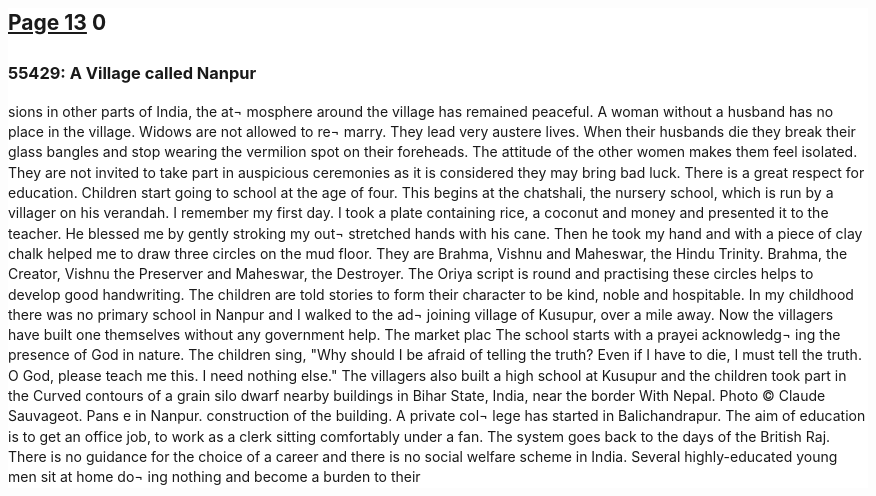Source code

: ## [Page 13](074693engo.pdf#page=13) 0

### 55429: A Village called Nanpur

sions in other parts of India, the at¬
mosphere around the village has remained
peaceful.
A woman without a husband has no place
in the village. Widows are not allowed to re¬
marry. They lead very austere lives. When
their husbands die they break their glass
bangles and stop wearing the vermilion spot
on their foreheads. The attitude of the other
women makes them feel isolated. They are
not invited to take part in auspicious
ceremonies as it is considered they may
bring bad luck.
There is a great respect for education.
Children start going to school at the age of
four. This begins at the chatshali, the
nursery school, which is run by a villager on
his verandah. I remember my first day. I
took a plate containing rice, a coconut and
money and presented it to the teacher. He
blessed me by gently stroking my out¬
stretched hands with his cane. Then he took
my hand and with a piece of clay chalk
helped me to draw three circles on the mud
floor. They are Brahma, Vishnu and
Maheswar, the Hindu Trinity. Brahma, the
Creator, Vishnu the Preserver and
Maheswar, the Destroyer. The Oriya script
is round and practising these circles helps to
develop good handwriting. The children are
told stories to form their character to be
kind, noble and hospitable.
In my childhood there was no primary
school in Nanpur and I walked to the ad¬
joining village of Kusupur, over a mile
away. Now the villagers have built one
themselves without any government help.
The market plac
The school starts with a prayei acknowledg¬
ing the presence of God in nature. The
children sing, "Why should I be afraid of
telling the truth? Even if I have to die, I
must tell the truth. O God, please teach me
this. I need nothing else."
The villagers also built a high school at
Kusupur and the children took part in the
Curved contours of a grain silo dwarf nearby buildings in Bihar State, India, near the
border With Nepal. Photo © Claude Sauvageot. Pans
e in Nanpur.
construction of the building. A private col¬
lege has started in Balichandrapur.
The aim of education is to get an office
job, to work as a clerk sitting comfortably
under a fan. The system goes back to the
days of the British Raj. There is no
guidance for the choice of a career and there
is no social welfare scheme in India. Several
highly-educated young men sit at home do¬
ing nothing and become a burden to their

⁂

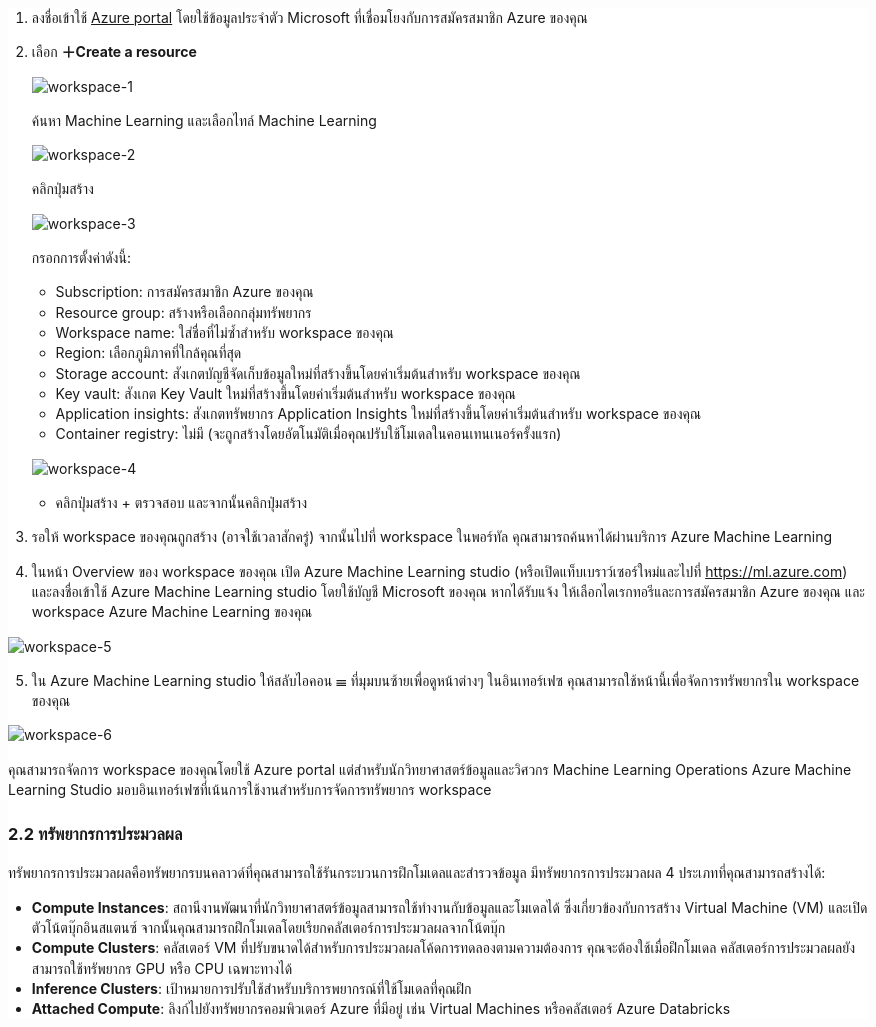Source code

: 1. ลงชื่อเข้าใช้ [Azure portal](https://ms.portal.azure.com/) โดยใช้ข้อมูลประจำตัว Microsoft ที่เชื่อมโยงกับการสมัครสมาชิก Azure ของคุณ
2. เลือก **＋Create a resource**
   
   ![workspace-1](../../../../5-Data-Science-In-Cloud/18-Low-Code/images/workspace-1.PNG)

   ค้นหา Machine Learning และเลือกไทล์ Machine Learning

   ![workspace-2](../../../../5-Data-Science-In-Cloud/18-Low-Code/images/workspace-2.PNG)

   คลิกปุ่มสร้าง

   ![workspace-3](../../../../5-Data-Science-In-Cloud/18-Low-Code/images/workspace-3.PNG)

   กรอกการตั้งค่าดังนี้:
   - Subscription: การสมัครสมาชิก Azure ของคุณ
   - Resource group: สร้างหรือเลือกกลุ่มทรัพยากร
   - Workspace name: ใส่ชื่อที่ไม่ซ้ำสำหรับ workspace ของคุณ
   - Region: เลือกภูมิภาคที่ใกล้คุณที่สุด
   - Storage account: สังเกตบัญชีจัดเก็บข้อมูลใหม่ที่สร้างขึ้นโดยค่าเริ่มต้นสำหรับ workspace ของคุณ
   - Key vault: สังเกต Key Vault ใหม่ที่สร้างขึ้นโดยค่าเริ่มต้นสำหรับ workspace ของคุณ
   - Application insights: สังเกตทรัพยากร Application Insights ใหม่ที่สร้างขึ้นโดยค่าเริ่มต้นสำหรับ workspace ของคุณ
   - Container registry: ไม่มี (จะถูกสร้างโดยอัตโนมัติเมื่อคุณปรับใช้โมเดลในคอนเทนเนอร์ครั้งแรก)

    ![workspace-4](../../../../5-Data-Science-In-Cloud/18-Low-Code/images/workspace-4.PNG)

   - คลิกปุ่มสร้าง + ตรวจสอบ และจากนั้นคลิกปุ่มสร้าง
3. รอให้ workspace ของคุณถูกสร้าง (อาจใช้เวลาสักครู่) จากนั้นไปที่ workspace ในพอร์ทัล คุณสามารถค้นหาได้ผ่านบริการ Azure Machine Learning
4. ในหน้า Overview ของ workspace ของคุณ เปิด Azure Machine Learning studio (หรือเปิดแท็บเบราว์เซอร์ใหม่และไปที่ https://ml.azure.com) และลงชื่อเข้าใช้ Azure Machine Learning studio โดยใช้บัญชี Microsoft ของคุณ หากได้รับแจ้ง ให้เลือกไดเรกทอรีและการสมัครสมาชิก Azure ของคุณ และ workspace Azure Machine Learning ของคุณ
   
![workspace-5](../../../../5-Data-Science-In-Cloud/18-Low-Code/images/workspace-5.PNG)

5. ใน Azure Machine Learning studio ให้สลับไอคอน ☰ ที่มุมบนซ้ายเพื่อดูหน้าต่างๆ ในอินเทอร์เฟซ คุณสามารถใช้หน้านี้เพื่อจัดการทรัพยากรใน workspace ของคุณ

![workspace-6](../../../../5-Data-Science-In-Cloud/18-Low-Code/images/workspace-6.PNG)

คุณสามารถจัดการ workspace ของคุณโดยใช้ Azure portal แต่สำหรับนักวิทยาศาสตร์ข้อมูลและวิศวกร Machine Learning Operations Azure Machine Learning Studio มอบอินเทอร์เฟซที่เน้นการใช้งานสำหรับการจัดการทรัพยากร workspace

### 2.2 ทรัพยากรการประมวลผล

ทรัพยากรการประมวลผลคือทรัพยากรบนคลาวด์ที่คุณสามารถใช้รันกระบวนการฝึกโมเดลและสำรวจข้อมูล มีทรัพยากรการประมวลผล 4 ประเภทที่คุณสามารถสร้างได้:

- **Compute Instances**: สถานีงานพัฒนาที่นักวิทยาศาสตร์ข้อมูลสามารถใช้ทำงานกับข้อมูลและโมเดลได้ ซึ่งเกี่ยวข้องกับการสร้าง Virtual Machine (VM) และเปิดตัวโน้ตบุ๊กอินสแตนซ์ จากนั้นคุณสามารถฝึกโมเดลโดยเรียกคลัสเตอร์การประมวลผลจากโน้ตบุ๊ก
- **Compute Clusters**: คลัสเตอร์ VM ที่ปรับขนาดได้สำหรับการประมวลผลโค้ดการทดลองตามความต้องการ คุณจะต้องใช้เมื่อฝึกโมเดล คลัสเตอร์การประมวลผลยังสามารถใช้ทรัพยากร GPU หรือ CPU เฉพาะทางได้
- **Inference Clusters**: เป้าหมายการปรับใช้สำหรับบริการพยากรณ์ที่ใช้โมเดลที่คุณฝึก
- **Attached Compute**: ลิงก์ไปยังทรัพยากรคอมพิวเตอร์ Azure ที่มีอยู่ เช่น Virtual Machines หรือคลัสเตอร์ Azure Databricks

⁂

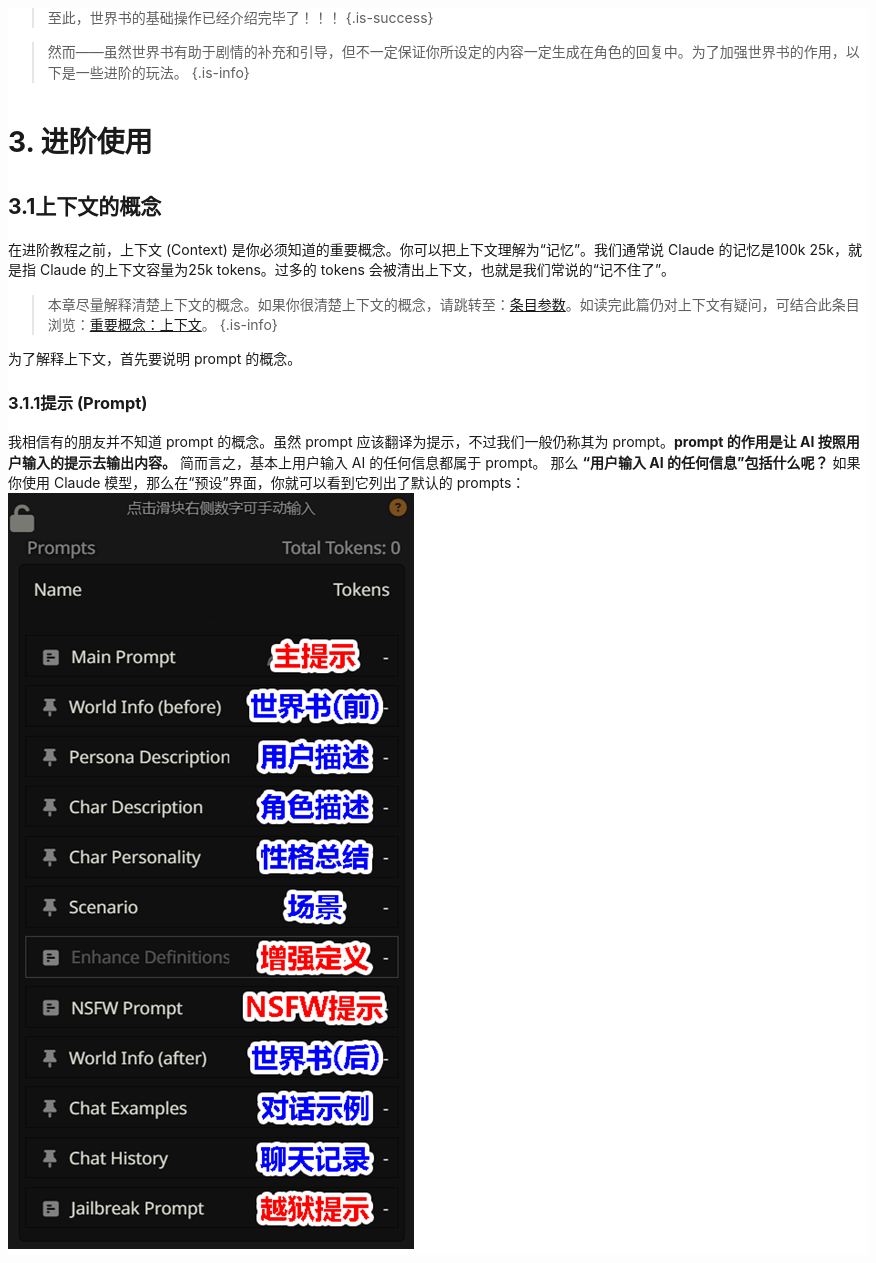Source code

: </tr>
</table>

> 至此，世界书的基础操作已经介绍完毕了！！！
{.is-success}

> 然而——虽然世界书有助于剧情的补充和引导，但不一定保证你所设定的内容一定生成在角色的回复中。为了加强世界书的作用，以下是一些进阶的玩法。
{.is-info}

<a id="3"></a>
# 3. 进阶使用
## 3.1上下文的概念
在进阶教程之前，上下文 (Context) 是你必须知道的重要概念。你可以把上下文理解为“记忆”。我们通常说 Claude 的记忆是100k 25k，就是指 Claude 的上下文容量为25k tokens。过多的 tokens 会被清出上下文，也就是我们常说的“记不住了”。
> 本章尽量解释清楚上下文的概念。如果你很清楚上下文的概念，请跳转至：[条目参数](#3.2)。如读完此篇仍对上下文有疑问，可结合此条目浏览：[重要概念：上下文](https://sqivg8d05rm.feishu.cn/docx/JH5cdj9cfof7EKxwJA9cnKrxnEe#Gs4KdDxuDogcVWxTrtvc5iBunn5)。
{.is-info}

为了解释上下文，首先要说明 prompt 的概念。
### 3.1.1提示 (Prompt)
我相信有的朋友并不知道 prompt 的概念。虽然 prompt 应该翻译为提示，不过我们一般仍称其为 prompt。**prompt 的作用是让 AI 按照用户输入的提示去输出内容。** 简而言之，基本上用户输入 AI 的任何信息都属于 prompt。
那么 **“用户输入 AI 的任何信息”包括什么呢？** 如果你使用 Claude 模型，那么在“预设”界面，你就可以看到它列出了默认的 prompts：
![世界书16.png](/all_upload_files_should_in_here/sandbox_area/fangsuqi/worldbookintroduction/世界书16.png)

⁂

■ **Problem statement**: Pull out every line of the material above that contains the word "Virtual", matching capital and small letters exactly.

■ **Reply to the exercise**:
- **Compute Instances**: สถานีงานพัฒนาที่นักวิทยาศาสตร์ข้อมูลสามารถใช้ทำงานกับข้อมูลและโมเดลได้ ซึ่งเกี่ยวข้องกับการสร้าง Virtual Machine (VM) และเปิดตัวโน้ตบุ๊กอินสแตนซ์ จากนั้นคุณสามารถฝึกโมเดลโดยเรียกคลัสเตอร์การประมวลผลจากโน้ตบุ๊ก
- **Attached Compute**: ลิงก์ไปยังทรัพยากรคอมพิวเตอร์ Azure ที่มีอยู่ เช่น Virtual Machines หรือคลัสเตอร์ Azure Databricks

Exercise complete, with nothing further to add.